L’ILLUSIONE DELLA VITTORIA

16 10 2007

“Grillo ha toccato un nervo scoperto”. Sono preziose le parole di Noam Chomsky, intervistato dallo Staff di Beppe (un suo intervento non lo leggo da anni sui giornali italiani), secondo cui “è incredibile che i media prima del V- Day non abbiano mai parlato dell’iniziativa Parlamento Pulito (magistralmente ignorato dalle telecamere della Rai).
Il grande linguista americano conferma i sospetti delle ultime settimane: ovvero che il potere politico ed economico (il primo è solo un’ombra governato in realtà dal secondo) ha semplicemente paura della democrazia, ed interpreta la grande presa di coscienza del popolo dei grillini e di internet come una “minaccia”. Il direttore del Tg2 parla di istigazione al terrorismo, Filippo Facci afferma che il mondo del web pulula di gente ignorante e cafona, i giornali e le tv (culo e camicia con la classe politica) sbeffeggiano il V-Day e ne stigmatizzano la portata innovativa e rivoluzionaria.
Ieri sera a Radiouno, nella popolare trasmissione Zapping condotta da Aldo Forbice, un giornalista che da anni invita sempre gli stessi ospiti (non più di una decina in tutto) escludendo le voci più scomode e libere (ma un intervento di Marco Travaglio, Peter Gomez, Massimo Fini, Beppe Grillo o di qualunque altro personaggio che non rientri nella definizione di “moderato prudente”, cioè lobotomizzato ed innocuo) ho sentito dire addirittura che “la manifestazione di An di sabato ed i 3 milioni e mezzo di voti alle primarie del Pd dimostrerebbero che il popolo del V-Day ( tacciato sempre di “qualunquismo” ed anti-politica) è stato sconfitto e smentito dalla partecipazione attiva dei cittadini.
Quindi se ne deduce che la folla di piazza Maggiore a Bologna non era un sinonimo di malcontento e di democrazia, ma solo l’anti-camera del terrorismo e della dittatura.
Quando invece i cittadini si mobilitano per i partiti, soprattutto buttando all’aria 4 milioni di euro per eleggere una leadership scontata ed inutile, ecco che la coscienza civile è salva, e con essa la democrazia.
Ma dove vivono questi signori?
Il popolo del V-Day non è affatto sconfitto, anzi si è rafforzato ed è più vivo che mai.
Beppe Grillo continua a rincarare la dose e non scenderà in politica, come molti gli chiedono per screditarlo.
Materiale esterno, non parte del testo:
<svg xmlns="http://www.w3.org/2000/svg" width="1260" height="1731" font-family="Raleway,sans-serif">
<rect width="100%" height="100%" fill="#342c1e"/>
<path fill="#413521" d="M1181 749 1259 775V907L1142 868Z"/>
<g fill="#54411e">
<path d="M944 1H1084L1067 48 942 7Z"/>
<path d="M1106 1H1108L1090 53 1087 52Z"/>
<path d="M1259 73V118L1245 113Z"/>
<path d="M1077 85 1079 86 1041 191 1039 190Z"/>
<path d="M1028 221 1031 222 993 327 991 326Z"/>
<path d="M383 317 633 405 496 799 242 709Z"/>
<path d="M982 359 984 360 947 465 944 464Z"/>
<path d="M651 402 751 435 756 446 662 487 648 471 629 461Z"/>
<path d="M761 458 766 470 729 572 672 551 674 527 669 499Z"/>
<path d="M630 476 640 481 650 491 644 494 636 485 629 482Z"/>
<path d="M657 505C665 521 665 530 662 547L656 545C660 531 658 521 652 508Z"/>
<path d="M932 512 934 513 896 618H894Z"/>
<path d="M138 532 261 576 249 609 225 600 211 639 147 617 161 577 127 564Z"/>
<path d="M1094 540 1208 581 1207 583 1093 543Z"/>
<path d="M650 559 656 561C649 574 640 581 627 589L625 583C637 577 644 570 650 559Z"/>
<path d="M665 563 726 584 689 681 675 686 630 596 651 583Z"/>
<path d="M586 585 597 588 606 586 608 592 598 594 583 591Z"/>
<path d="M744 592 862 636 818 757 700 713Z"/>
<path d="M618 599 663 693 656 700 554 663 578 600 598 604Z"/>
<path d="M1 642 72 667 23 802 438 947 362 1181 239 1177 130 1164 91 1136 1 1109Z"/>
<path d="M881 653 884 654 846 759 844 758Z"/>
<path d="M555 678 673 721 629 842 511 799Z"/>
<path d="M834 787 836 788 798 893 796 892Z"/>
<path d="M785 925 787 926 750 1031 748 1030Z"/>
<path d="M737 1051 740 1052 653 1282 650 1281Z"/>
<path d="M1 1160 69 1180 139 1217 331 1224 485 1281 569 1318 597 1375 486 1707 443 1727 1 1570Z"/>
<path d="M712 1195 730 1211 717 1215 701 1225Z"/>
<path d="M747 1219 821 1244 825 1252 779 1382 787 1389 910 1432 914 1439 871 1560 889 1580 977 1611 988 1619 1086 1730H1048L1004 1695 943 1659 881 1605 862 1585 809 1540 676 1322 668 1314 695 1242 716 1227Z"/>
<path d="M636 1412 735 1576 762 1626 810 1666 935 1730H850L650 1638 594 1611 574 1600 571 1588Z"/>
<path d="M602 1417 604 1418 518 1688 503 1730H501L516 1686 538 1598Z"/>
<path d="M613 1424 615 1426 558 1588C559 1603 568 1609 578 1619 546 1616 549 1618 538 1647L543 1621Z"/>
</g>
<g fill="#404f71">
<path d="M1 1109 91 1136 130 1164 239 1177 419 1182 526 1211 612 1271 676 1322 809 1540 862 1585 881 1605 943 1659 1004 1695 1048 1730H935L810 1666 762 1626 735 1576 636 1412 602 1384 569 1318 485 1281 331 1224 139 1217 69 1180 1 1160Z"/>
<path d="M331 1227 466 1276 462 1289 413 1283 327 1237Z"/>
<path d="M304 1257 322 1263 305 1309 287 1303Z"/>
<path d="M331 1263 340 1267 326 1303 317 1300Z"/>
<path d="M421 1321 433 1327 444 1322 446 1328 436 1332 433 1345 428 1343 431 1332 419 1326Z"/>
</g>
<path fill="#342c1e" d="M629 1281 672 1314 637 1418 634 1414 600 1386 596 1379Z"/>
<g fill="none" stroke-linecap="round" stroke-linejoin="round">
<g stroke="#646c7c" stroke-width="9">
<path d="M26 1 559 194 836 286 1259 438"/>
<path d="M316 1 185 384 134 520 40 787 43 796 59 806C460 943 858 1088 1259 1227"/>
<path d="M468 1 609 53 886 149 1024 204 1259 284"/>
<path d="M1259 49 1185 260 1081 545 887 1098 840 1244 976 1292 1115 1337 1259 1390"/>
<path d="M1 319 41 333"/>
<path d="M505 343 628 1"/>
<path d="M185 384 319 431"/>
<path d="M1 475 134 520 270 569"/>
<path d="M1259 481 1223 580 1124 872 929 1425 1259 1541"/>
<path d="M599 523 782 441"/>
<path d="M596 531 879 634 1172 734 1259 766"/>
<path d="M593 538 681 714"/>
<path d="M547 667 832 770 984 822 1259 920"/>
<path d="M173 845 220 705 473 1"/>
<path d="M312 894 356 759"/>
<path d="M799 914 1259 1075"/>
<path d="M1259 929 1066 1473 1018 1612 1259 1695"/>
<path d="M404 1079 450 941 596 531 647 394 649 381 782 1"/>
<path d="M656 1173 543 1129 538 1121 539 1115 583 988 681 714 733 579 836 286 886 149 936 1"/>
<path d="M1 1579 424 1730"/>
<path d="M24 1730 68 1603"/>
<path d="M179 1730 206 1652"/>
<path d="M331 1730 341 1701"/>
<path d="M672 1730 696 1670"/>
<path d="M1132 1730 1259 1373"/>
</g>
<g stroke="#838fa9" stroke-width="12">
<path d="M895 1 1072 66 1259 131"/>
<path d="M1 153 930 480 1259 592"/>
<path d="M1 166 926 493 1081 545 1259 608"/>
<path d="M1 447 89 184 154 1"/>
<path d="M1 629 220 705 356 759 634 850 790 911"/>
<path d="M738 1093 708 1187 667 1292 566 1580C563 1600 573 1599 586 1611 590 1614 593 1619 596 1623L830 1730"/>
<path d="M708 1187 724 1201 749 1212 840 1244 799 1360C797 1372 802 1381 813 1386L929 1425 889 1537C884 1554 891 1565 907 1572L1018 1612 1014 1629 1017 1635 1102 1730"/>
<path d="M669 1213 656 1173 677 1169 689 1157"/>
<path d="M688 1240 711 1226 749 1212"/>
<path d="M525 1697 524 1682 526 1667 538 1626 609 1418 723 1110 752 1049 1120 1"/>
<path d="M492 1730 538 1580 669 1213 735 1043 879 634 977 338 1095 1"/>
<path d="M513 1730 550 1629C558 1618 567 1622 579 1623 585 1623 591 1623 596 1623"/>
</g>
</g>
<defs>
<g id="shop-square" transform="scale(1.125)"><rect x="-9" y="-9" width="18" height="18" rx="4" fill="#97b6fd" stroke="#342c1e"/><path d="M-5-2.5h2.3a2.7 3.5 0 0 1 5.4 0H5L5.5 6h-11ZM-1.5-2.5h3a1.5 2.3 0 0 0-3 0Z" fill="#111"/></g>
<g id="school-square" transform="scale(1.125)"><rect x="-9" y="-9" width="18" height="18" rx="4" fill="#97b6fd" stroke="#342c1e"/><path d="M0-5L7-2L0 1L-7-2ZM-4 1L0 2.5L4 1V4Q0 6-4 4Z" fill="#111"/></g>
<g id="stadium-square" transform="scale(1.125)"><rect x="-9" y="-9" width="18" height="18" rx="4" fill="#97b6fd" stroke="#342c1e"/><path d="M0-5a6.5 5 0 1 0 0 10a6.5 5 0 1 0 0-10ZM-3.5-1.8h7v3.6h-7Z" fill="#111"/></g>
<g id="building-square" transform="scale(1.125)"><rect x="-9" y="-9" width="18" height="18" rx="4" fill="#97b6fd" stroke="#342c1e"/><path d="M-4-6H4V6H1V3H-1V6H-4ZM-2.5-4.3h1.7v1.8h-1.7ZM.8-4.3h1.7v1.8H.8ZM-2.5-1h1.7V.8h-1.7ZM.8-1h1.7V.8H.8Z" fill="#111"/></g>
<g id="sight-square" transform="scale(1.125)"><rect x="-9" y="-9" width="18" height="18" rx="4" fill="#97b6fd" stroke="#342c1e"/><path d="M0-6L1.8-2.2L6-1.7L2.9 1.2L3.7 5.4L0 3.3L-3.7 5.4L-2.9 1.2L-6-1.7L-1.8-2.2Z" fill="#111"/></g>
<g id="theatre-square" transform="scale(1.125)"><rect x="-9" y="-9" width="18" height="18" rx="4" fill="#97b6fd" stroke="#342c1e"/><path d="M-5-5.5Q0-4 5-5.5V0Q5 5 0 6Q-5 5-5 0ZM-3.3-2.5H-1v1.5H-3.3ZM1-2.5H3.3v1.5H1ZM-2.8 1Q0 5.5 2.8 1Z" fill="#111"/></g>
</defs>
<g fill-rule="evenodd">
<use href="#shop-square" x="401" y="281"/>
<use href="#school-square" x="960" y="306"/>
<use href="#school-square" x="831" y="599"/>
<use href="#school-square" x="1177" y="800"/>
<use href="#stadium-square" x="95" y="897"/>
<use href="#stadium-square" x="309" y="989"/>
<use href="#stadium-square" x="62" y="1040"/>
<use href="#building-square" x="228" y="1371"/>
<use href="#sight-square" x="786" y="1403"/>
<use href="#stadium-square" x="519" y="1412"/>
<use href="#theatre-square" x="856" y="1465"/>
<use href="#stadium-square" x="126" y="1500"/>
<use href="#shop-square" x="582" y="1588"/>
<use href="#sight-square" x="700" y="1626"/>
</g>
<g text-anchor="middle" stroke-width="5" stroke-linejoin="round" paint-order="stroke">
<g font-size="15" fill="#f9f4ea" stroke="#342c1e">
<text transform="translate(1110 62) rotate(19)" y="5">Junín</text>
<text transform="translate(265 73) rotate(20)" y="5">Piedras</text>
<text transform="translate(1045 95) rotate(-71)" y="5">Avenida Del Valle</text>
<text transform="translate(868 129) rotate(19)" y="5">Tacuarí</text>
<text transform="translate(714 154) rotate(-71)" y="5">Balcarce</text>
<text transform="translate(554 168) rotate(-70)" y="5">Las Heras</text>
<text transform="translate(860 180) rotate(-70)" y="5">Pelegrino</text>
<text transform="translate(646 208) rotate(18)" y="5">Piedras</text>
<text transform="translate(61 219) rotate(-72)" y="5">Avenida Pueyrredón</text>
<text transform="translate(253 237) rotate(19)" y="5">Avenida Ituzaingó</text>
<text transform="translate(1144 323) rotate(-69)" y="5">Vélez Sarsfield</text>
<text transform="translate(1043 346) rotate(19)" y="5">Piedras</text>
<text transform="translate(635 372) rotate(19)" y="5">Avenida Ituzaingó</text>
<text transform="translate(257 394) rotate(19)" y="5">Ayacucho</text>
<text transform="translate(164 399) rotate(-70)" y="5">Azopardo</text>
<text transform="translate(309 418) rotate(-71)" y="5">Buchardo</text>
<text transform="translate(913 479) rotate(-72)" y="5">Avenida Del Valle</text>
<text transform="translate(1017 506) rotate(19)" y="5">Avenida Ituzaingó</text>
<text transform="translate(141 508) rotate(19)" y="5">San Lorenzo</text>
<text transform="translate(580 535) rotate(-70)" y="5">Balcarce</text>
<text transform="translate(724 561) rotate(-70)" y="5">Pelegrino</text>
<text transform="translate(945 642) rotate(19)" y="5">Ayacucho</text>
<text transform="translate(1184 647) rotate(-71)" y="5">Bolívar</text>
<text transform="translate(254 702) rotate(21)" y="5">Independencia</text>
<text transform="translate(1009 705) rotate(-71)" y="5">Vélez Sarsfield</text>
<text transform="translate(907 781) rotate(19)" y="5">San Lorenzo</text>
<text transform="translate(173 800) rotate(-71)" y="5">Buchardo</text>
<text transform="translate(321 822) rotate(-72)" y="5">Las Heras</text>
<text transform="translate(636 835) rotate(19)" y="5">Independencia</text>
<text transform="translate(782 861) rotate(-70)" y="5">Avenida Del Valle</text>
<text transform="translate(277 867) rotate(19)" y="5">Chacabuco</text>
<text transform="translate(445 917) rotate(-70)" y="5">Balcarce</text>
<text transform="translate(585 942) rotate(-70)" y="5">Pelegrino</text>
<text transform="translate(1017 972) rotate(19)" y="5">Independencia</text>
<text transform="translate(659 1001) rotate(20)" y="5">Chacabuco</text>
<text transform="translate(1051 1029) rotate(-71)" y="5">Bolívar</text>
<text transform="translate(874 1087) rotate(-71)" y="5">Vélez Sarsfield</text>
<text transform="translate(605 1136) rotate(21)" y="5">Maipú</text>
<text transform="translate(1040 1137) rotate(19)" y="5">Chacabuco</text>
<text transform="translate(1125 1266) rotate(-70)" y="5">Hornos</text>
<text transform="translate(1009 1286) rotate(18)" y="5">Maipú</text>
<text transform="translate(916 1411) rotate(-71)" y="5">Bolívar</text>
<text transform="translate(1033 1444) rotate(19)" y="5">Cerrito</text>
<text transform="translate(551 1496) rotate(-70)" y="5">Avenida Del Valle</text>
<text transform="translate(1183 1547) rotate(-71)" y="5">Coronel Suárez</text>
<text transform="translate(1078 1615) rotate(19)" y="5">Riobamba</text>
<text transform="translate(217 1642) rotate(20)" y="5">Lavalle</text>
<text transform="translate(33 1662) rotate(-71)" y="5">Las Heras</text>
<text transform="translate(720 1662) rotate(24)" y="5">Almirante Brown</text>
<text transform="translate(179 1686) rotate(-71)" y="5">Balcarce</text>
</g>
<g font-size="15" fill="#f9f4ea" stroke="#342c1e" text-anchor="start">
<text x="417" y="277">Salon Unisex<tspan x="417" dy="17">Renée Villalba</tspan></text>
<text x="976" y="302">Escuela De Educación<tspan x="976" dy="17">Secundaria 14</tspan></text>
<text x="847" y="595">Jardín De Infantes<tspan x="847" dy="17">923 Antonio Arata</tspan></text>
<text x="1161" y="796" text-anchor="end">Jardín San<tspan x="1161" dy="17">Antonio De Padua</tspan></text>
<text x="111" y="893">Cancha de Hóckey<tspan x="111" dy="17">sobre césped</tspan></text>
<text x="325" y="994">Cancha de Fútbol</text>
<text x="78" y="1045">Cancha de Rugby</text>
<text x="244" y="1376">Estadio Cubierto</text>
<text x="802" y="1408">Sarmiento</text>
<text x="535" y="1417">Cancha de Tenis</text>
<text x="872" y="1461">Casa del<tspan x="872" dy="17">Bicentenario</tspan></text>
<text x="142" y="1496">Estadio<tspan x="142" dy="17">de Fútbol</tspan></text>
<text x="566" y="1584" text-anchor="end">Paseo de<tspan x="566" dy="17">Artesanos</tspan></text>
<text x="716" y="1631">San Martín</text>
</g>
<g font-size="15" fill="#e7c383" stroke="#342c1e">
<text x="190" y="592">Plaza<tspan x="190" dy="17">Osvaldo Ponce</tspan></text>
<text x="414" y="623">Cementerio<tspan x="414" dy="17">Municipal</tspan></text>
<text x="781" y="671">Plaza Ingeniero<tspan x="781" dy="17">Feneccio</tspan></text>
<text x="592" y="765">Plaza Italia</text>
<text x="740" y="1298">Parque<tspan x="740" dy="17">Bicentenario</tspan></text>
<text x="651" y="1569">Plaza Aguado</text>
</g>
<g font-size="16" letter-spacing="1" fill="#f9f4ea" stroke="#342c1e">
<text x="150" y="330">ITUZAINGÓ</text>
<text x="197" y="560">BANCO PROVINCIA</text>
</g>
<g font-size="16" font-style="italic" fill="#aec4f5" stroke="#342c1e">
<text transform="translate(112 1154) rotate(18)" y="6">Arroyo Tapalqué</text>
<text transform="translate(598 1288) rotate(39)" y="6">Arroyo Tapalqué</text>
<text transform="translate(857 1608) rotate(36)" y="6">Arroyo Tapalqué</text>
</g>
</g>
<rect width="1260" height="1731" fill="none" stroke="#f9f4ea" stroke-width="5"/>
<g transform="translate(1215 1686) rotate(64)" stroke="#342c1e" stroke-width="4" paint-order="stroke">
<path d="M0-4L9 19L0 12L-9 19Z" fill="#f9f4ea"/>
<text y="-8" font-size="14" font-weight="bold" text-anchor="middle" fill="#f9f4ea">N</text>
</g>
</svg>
Il prossimo raduno di massa sarà per l’informazione e ne vedremo delle belle.
Una Rai lottizzata, i giornali come fortezze di privilegi finanziati dallo Stato con fior di milioni, giornalisti stra-pagati per un editoriale insulso con migliaia di giovani precari retribuiti 1 euro a riga.
Ecco la prossima battaglia: una informazione davvero libera e pluralista.
I grillini sono più agguerriti che mai. La casta e tutti i suoi sodali non si illudano.
Per loro i conti non sono ancora terminati.
Anzi, siamo solo all’inizio.

Guarda l’intervista a Noam Chomsky.





SE QUESTO E’ GIORNALISMO

9 10 2007
Il Blog di Beppe è da due anni tra i più cliccati al mondo. Ha sempre scritto cose molto ragionevoli ed importanti, ha svelato misteri, approfondito temi ignorati dai media tradizionali, ha dato voce a centinaia di persone, esperti e gente comune, sui problemi dei nostri tempi.
Ha svolto insomma un ruolo primario nel panorama della triste informazione italiana.
I media l’hanno sempre ignorato e solo ultimamente ne parlano, per convenienza.
L’altro giorno per la prima volta il
Corriere della Sera ha dedicato ad un suo post un articolo tra le prime pagine…Era ora!
Di che si parlava nel testo? Dell’affare
Telecom-Cirio-Parmalat, dei bond argentini, le liste civiche, i condannati in Parlamento, le storie dei lavoratori precari raccolte nel suo libro?
Niente affatto. Naturalmente si riferiva al suo controverso discorso sui Rom.
Ma che strano! Bellamente ignorato per mesi, se non citato di sfuggita per dovere di cronaca, adesso Beppe si trova rappresentato benissimo su uno dei più venduti giornali italiani.
Naturalmente non ho trovato articoli sul suo post del 7 ottobre, dedicato all’attacco di
Sabina Guzzanti al lottizzato Gianni Riotta, e nemmeno sulla solidarietà di migliaia di persone al pm De Magistris.
Questi argomenti non stuzzicano l’appetito delle redazioni.
I giornalisti attenderanno invece un suo nuovo passo falso, e lo pubblicheranno in maniera diligente, ma solo per sputtanarlo a dovere.

Complimenti, questo lo chiamate giornalismo?